*** PROVIDED DATA Section Begins ***

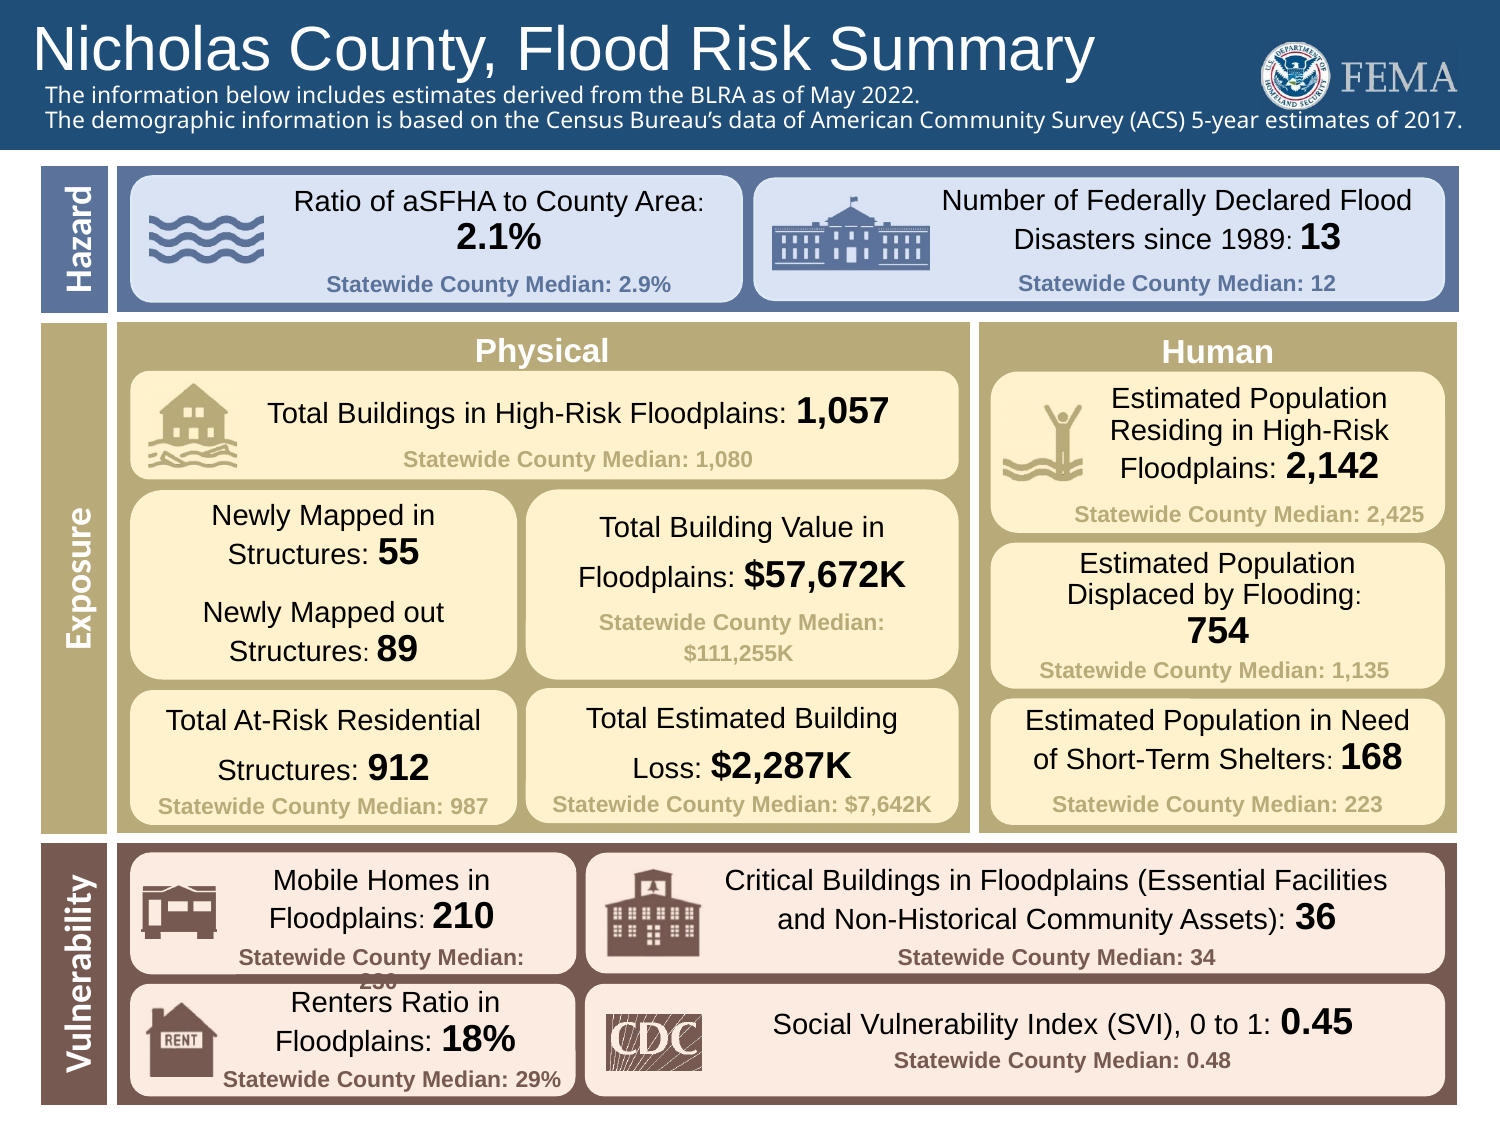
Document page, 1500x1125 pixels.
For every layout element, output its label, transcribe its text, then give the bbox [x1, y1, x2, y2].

picture [1261, 42, 1458, 110]
text_box Nicholas County, Flood Risk Summary The information below includes estimates derived from the BLRA as of May 2022. The demographic information is based on the Census Bureau’s data of American Community Survey (ACS) 5-year estimates of 2017. [0, 0, 1500, 150]
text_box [42, 318, 1456, 833]
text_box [42, 844, 1456, 1116]
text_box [42, 167, 1458, 312]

*** PROVIDED DATA Section Ends ***

• **TRY IT**:
Quote the data above in full, leaving out the pictures it holds.

• **REPLY TO THE TASK**:
Document page, 1500x1125 pixels.
For every layout element, output its label, transcribe its text, then give the bbox [x1, y1, x2, y2].

picture [1261, 42, 1458, 110]
text_box Nicholas County, Flood Risk Summary The information below includes estimates derived from the BLRA as of May 2022. The demographic information is based on the Census Bureau’s data of American Community Survey (ACS) 5-year estimates of 2017. [0, 0, 1500, 150]
text_box [42, 318, 1456, 833]
text_box [42, 844, 1456, 1116]
text_box [42, 167, 1458, 312]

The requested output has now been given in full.